Universities in five countries research were funded by the European Union from 2014 to 2017. Birkbeck, University of London, the UK partner, was allocated €400,000 to look at the nature and causes of underlying gender inequality in STEMM fields within itself and more widely.  There is no doubt that there was and remains gender inequality within Birkbeck: documenting causes was the first step to finding solutions, a process now being undergone. Birkbeck was by no means atypical of the problem across Europe.

What we did first was to position gender inequality in academia within broader societal debates around equality, diversity and inclusion within the UK, Europe and worldwide.  The legitimacy of the enquiry into the causes and consequences of disadvantages from being a woman scholar (junior and senior) or in professional services, was demonstrated by funding for the project and re-inforced by the mainstreaming of the TRIGGER programme within Birkbeck and partner institutions.

Our nine action lines aimed at understanding the nature of the issues and then building in appropriate responses were:

TRIGGER’s Nine Actions to Fostering Gender Equality at Birkbeck:

  1. Research gender cultures in science departments to identify potential gender-specific barriers and to develop recommendations for action.
  2. Promote the inclusion of women scientists in external collaborative arrangements.
  3. Develop a permanent mentoring programme and a handbook of best practice (in co-operation with Athena SWAN).
  4. Implement a Development Programme for fostering female academic careers.
  5. Develop training on integrating gender into scientific research procedures and contents.
  6. Test innovative research tools for the gendering of research procedures.
  7. Mainstream a teaching module on gender for PhD courses.
  8. Create structural opportunities for the commercialisation of women’s work in research and innovation.
  9. Develop a leadership programme for women academics.

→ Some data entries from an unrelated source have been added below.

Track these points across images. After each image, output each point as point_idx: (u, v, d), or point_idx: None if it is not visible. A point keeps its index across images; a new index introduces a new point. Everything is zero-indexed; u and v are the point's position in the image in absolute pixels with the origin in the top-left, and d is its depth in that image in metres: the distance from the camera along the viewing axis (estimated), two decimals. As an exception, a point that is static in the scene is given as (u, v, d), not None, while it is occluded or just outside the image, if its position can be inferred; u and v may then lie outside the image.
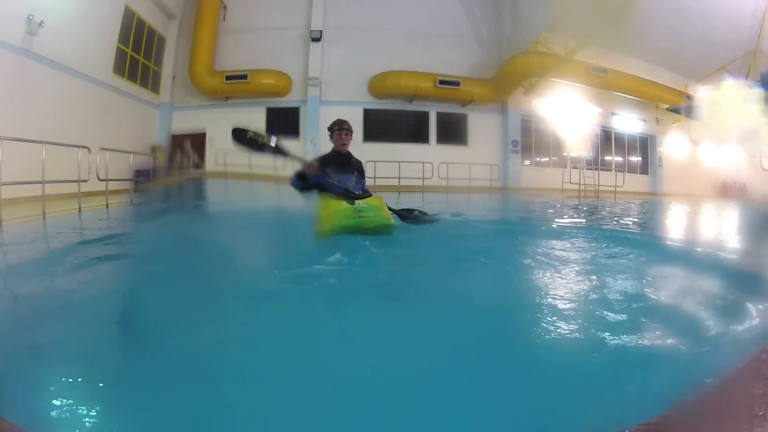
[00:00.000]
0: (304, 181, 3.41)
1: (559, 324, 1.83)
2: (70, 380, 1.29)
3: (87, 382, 1.28)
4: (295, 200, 3.80)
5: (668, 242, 4.75)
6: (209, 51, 14.32)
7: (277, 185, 8.89)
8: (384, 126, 15.07)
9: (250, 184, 12.46)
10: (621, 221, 6.74)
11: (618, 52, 15.12)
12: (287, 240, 3.32)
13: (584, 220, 6.69)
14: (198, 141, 14.83)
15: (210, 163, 14.41)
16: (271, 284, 2.25)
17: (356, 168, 3.55)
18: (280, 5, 14.90)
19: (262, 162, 12.94)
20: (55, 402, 1.16)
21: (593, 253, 3.74)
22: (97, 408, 1.15)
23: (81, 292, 2.25)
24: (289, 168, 3.44)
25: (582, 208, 8.93)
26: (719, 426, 0.70)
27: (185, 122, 14.79)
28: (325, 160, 3.45)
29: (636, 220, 7.18)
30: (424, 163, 14.03)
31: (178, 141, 14.36)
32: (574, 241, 4.51)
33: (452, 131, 15.59)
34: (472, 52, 15.74)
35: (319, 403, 1.19)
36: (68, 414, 1.13)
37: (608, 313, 1.96)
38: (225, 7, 14.85)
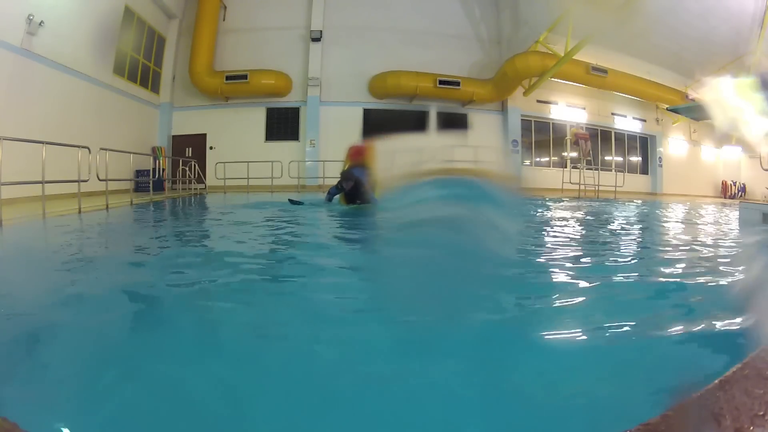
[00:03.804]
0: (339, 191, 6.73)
1: (559, 324, 1.83)
2: (72, 380, 1.29)
3: (88, 382, 1.28)
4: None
5: (667, 242, 4.75)
6: (209, 51, 14.30)
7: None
8: (384, 126, 15.06)
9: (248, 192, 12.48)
10: (621, 220, 6.74)
11: (618, 52, 15.12)
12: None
13: (582, 217, 6.70)
14: (198, 141, 14.83)
15: (210, 162, 14.39)
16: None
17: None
18: (280, 5, 14.89)
19: (260, 172, 13.08)
20: (57, 402, 1.16)
21: (593, 252, 3.74)
22: (99, 408, 1.15)
23: (81, 291, 2.25)
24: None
25: (581, 206, 8.93)
26: (719, 426, 0.70)
27: (185, 122, 14.79)
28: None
29: (636, 218, 7.19)
30: (424, 163, 14.03)
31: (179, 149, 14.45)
32: (574, 238, 4.51)
33: (452, 131, 15.57)
34: (472, 52, 15.74)
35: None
36: (70, 414, 1.13)
37: (608, 314, 1.96)
38: (225, 7, 14.84)
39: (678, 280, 2.66)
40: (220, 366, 1.41)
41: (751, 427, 0.69)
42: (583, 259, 3.37)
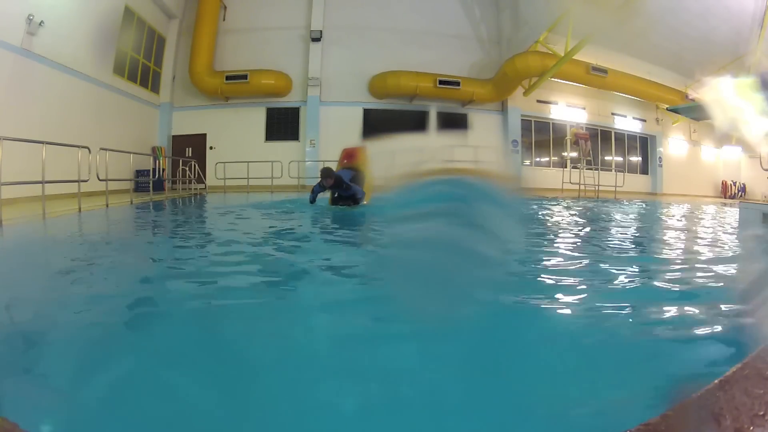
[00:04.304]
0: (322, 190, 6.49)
1: (558, 325, 1.83)
2: (73, 380, 1.29)
3: (90, 381, 1.28)
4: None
5: (667, 242, 4.75)
6: (209, 51, 14.31)
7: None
8: (384, 126, 15.06)
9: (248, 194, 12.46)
10: (621, 220, 6.74)
11: (618, 52, 15.12)
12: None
13: (582, 217, 6.70)
14: (198, 141, 14.84)
15: (210, 162, 14.40)
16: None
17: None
18: (280, 5, 14.90)
19: (260, 172, 13.11)
20: (58, 402, 1.16)
21: (592, 251, 3.74)
22: (100, 408, 1.15)
23: (81, 291, 2.25)
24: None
25: (581, 206, 8.93)
26: (719, 426, 0.70)
27: (185, 122, 14.80)
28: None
29: (636, 218, 7.19)
30: (424, 163, 14.01)
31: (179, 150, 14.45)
32: (574, 238, 4.51)
33: (452, 131, 15.58)
34: (472, 52, 15.74)
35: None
36: (71, 414, 1.13)
37: (608, 313, 1.96)
38: (225, 7, 14.85)
39: (678, 280, 2.66)
40: (219, 368, 1.41)
41: (751, 427, 0.69)
42: (582, 259, 3.37)
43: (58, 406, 1.15)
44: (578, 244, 4.31)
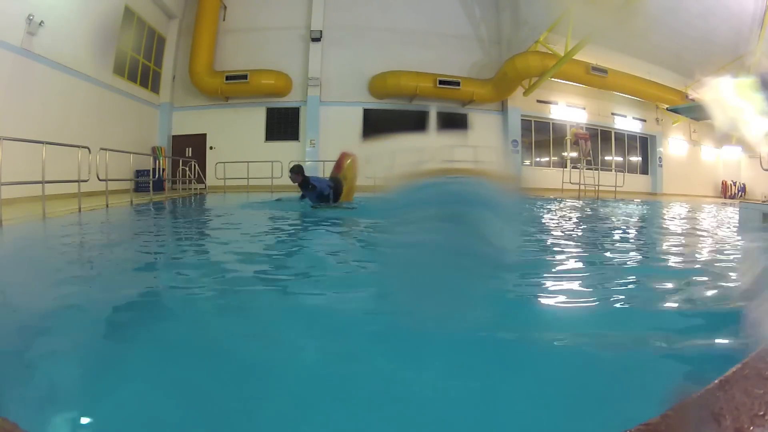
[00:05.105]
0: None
1: (558, 324, 1.83)
2: (73, 380, 1.29)
3: (90, 381, 1.28)
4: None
5: (667, 242, 4.75)
6: (209, 51, 14.31)
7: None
8: (384, 126, 15.05)
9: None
10: (621, 220, 6.74)
11: (618, 52, 15.12)
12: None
13: (582, 218, 6.69)
14: (198, 141, 14.83)
15: (210, 162, 14.40)
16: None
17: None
18: (280, 5, 14.90)
19: (260, 172, 13.12)
20: (58, 402, 1.16)
21: (592, 252, 3.74)
22: (101, 408, 1.15)
23: (81, 291, 2.25)
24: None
25: (580, 206, 8.93)
26: (719, 426, 0.70)
27: (185, 122, 14.79)
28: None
29: (636, 219, 7.18)
30: (424, 163, 14.00)
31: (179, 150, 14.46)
32: (573, 239, 4.51)
33: (452, 131, 15.58)
34: (472, 52, 15.74)
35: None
36: (71, 414, 1.12)
37: (609, 313, 1.96)
38: (225, 7, 14.84)
39: (678, 280, 2.66)
40: (218, 367, 1.41)
41: (751, 427, 0.69)
42: (582, 259, 3.37)
43: (58, 406, 1.14)
44: (578, 244, 4.31)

Second, the project was outward as well as inward looking and inherently collaborative.  Bringing about change requires cultural as well as institutional and procedural changes. We are hugely grateful to those who joined our internal and external advisory boards and to our international colleagues within the TRIGGER project and others who supported us with their time and their personal and professional insights. These enabled all of us who took part to be challenged on our thinking then and now. We made many very good friends along the way.